Alıştırma 1
Aşk üzerine metinde, aşk diye anılan tutkulu hislerin hangi boyutta olması rahatsız edici bulunuyor?

::::

Aşktan bahsediyorum...
acaba olmasaydı daha mı iyi olurdu?
tarifine ve hazzına 16 17 yaşlarında vakıf olduğum ve 20li yaşlardan sonra hiç bir zaman erişemediğim 30 yaşına gelmeme rağmen bundan sonra da bulamayacağım bir olgu. sorumlulukların ve yaşam kriterlerinin kendi yaşamınızı belirlediği ve çizgilerini çizdiği bu dönemde aşk diye bahsedilen tutkulu hislerin saplantı boyutunda olması rahatsız edici. aşk ile saplantının farklı olduğunu ve bu hisleri zaman zaman kendimizin bile farkedemeyeceğimizin kendimiz de bilincinde olmalıyız diye düşünüyorum.
olmuyor arkadaşlar o elini tuttuğunuzda hissettiğiniz heyecan, kanınızdaki akış hızı, hissettiğiniz normal ötesi biyolojik ve manevi hassasiyetler sadece belli bir yaşam diliminde oluşuyor. yani en azında 30 yaşına kadar ben bunları gördüm. ömrüm olurda 40 yaşına gelirsem o zamanki atmosferimi de paylaşabilirim.

::::

Alıştırma 2
Kayıtlarda "genus: Epityches" ifadesini içeren satırdan "scientific name: Hackelia virginiana" ifadesini içeren satıra kadar, iki uç satır da dahil olmak üzere, satırları olduğu gibi yineleyin.

Gösterilen kayıtlar
::::

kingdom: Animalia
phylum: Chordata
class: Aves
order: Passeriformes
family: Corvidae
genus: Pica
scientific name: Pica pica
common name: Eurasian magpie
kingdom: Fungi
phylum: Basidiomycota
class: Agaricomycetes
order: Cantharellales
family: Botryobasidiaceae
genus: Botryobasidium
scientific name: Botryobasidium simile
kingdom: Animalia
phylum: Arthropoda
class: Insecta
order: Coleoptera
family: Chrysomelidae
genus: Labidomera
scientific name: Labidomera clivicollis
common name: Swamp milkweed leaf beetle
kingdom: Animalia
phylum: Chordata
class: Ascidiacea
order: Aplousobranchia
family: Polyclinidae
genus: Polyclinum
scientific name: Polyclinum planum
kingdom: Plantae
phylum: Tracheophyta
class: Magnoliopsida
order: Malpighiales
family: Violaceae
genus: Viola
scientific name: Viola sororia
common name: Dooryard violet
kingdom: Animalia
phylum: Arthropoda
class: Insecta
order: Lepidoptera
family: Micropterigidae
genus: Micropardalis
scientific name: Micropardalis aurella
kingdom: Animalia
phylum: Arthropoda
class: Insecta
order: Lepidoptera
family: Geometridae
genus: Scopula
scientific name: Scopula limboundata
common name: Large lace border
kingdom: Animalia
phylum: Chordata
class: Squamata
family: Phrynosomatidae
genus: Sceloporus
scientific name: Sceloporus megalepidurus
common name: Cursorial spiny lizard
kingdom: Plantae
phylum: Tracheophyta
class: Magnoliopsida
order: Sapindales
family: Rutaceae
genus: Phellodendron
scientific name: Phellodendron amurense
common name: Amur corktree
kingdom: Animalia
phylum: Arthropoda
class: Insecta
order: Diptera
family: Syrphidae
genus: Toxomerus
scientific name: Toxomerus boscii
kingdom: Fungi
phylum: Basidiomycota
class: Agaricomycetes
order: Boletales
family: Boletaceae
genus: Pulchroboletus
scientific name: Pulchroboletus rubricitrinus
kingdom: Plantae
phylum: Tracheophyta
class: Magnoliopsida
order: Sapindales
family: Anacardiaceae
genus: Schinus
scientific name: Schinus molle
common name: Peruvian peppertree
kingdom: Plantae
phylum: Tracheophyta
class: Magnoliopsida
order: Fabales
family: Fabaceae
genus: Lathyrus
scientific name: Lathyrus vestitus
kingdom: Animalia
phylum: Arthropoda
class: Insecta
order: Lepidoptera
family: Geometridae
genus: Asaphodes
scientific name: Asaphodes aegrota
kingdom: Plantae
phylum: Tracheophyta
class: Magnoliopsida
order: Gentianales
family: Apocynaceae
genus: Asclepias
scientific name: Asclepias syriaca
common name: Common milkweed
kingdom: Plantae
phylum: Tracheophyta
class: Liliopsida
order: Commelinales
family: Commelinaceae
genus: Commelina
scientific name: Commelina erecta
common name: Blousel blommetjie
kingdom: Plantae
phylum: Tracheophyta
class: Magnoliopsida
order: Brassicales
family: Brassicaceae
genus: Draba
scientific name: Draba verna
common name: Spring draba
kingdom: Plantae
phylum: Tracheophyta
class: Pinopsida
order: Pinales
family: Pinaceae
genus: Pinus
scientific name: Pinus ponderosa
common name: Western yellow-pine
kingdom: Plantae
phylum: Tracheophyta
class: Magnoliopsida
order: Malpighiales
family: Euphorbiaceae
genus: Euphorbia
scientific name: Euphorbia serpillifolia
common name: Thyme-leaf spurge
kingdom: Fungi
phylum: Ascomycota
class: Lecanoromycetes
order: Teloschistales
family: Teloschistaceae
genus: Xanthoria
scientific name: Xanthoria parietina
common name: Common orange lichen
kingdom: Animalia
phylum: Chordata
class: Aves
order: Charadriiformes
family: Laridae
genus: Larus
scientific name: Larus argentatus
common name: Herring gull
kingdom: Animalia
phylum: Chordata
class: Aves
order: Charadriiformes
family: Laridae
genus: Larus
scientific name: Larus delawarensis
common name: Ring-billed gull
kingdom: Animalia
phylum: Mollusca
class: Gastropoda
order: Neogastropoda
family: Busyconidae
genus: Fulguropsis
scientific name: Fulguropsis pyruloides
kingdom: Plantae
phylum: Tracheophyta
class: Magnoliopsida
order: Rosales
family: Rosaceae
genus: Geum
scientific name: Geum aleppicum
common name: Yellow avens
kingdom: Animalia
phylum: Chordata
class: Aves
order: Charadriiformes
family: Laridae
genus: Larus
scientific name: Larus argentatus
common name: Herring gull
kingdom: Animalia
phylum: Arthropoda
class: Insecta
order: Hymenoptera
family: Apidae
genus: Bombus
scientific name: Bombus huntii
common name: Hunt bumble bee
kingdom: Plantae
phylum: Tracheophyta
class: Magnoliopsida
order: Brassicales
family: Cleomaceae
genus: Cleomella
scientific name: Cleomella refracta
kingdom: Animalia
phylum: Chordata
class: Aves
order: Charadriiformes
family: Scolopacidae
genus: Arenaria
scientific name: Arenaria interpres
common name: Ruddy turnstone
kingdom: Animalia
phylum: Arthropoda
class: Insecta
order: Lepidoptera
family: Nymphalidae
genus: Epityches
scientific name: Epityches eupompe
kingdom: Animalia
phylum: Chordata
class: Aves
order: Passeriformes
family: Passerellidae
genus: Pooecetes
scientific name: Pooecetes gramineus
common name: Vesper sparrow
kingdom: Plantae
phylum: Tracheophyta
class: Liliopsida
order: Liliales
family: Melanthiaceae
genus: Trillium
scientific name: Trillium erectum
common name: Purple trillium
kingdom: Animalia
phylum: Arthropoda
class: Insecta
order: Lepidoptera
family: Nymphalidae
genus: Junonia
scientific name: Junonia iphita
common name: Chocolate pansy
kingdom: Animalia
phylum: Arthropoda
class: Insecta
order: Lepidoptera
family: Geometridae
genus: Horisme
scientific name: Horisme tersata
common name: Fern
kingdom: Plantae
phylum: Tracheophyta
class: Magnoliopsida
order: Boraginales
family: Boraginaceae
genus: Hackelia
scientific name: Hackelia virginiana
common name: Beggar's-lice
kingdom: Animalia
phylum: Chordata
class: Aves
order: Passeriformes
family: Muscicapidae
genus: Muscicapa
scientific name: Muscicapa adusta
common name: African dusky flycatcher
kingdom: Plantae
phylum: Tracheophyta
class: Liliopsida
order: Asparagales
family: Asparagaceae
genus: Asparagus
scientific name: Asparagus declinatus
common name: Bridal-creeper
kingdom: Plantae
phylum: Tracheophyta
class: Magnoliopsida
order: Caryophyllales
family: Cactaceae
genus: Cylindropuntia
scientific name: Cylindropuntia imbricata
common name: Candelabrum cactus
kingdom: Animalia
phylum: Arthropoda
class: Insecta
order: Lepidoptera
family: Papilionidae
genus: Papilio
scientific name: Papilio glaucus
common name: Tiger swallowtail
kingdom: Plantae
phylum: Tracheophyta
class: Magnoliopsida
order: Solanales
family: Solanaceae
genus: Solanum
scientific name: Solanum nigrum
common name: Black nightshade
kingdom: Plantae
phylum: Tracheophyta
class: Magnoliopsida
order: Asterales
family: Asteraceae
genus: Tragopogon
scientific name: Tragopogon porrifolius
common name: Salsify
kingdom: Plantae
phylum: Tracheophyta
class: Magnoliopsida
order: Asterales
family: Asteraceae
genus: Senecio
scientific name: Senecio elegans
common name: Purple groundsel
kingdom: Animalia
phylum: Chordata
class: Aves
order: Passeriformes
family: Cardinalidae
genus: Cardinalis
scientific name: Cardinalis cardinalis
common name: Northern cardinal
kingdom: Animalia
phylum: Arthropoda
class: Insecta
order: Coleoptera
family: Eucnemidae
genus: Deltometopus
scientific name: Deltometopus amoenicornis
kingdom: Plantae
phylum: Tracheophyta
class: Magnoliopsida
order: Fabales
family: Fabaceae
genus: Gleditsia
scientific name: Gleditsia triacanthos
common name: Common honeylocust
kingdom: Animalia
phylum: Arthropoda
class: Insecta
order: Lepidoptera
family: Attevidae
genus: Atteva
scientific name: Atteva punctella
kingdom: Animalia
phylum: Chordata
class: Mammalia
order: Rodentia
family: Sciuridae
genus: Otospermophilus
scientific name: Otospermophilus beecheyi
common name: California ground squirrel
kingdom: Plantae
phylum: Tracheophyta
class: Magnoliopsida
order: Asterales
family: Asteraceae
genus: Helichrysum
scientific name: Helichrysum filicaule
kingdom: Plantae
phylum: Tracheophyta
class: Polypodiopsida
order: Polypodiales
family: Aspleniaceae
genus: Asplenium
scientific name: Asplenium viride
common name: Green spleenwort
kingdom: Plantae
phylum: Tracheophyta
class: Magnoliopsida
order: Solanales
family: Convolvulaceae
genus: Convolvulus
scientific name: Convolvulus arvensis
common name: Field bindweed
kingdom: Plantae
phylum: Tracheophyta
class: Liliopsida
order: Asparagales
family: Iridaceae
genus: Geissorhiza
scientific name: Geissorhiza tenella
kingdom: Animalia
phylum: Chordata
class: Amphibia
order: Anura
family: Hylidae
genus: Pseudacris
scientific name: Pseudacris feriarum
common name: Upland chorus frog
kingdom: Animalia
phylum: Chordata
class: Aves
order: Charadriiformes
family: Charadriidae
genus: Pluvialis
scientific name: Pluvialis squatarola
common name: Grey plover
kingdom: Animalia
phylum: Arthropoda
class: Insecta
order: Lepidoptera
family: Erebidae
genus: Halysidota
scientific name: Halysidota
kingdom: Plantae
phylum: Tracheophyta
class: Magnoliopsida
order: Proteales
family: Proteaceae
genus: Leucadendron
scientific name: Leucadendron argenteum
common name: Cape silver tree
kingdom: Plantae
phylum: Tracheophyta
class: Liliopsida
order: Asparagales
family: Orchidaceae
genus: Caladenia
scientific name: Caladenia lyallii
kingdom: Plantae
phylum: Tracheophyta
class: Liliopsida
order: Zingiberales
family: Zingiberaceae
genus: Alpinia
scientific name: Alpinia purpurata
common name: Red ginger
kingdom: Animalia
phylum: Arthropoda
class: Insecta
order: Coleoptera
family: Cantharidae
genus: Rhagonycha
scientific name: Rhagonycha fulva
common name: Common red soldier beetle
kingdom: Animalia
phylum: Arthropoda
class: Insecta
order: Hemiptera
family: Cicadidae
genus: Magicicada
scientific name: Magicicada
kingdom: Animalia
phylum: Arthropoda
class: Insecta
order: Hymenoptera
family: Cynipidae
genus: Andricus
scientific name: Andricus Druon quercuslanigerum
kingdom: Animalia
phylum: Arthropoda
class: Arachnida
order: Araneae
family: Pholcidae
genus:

::::

Tam yanıt 1
Saplantı boyutunda olması.

Tam yanıt 2
genus: Epityches
scientific name: Epityches eupompe
kingdom: Animalia
phylum: Chordata
class: Aves
order: Passeriformes
family: Passerellidae
genus: Pooecetes
scientific name: Pooecetes gramineus
common name: Vesper sparrow
kingdom: Plantae
phylum: Tracheophyta
class: Liliopsida
order: Liliales
family: Melanthiaceae
genus: Trillium
scientific name: Trillium erectum
common name: Purple trillium
kingdom: Animalia
phylum: Arthropoda
class: Insecta
order: Lepidoptera
family: Nymphalidae
genus: Junonia
scientific name: Junonia iphita
common name: Chocolate pansy
kingdom: Animalia
phylum: Arthropoda
class: Insecta
order: Lepidoptera
family: Geometridae
genus: Horisme
scientific name: Horisme tersata
common name: Fern
kingdom: Plantae
phylum: Tracheophyta
class: Magnoliopsida
order: Boraginales
family: Boraginaceae
genus: Hackelia
scientific name: Hackelia virginiana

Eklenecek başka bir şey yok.